I have the beginnings of a double belly and I can say that the "crease" is right in line with my bellybutton. I never wear my jeans or underwear that high up so I think having a double belly is mostly due to genetics or your body type.

However, with that said, wearing tight clothing around your belly *may* have some effect over time.


----------



## Jes (May 5, 2011)

Gordo Mejor said:


> I don't think it's all genetic. A lot of it is. Whether you gain on the arms, the thighs or belly, yes. But I've seen too many belt lines not to feel sure that while you may not be able to encourage gain in a specific place that you can in some cases inhibit it. I think that tight clothes have a definite effect on how fat deposits.



Look at a woman with large breasts who wears a bra (esp. an underwire bra) and tell me that certain items of clothing can't change the body over time. I can't speak to all of the examples you've all posted, but I do know that I've felt permanent little grooves in a woman's shoulders where bra straps sit.


----------



## CastingPearls (May 5, 2011)

Jes said:


> Look at a woman with large breasts who wears a bra (esp. an underwire bra) and tell me that certain items of clothing can't change the body over time. I can't speak to all of the examples you've all posted, but I do know that I've felt permanent little grooves in a woman's shoulders where bra straps sit.
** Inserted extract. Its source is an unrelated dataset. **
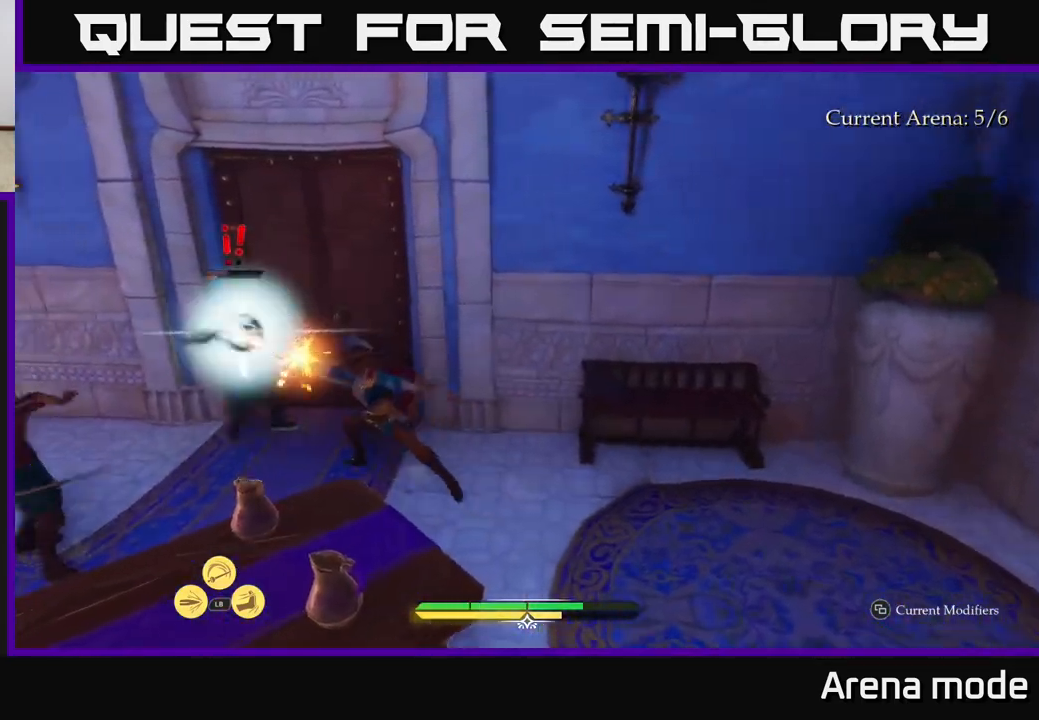
{"buttons": [], "left_stick": "left", "right_stick": "center", "events": [[100, "X", "down"], [183, "X", "up"], [183, "left_stick", "center"], [317, "X", "down"], [383, "X", "up"], [483, "left_stick", "left"]]}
Little ridges under my arms where the band was tight, too.


----------



## CastingPearls (May 5, 2011)

Come to think of it, women used and still do use corsets to 'train' their bodies and over time they definitely do shape the body even shifting ribs. You don't have to believe me. You can look it up.

And then there's Japanese foot binding.....


----------



## Blackjack (May 5, 2011)

CastingPearls said:


> And then there's Japanese foot binding.....



Which is typically done over years and years and painfully reshapes the bones. Not in any way the same thing.


----------



## AmazingAmy (May 5, 2011)

Corsets and foot binding changed bone structure though, not the distribtution of flesh... but I still don't know how certain shape bellies are formed. It's something that's bugged me since I was a little kid. Until now I always assumed my double belly came from the crease being right where my jeans/trousers have always sat, but now I'm not so sure. For me, it's the same question as wondering if my boobs would be higher up if I'd worn a bra sooner to make them grow 'in place'.

Yeah, I need to read more.


----------



## Never2fat4me (May 13, 2011)

AmazingAmy said:


> Corsets and foot binding changed bone structure though, not the distribtution of flesh... but I still don't know how certain shape bellies are formed. It's something that's bugged me since I was a little kid. Until now I always assumed my double belly came from the crease being right where my jeans/trousers have always sat, but now I'm not so sure. For me, it's the same question as wondering if my boobs would be higher up if I'd worn a bra sooner to make them grow 'in place'.
> 
> Yeah, I need to read more.



I am with you on the belly crease, Amy. Not sure of cause and effect - does the belly crease and the waist of your pants follow, or do your pants help create the crease? Enquiring minds need to know! 

Chris


----------



## GooberDude737 (Jun 15, 2011)

i was to understand(taught in health class) there are only a few body types. some look more extreme of course, but theres small chest, big butt- small chest, small butt- big chest, small butt- big chest big butt- then you throw small or thin waist into all of those to change them, obviously if you bing alot your stomach will look bigger, but your waist will still be trim or rounded.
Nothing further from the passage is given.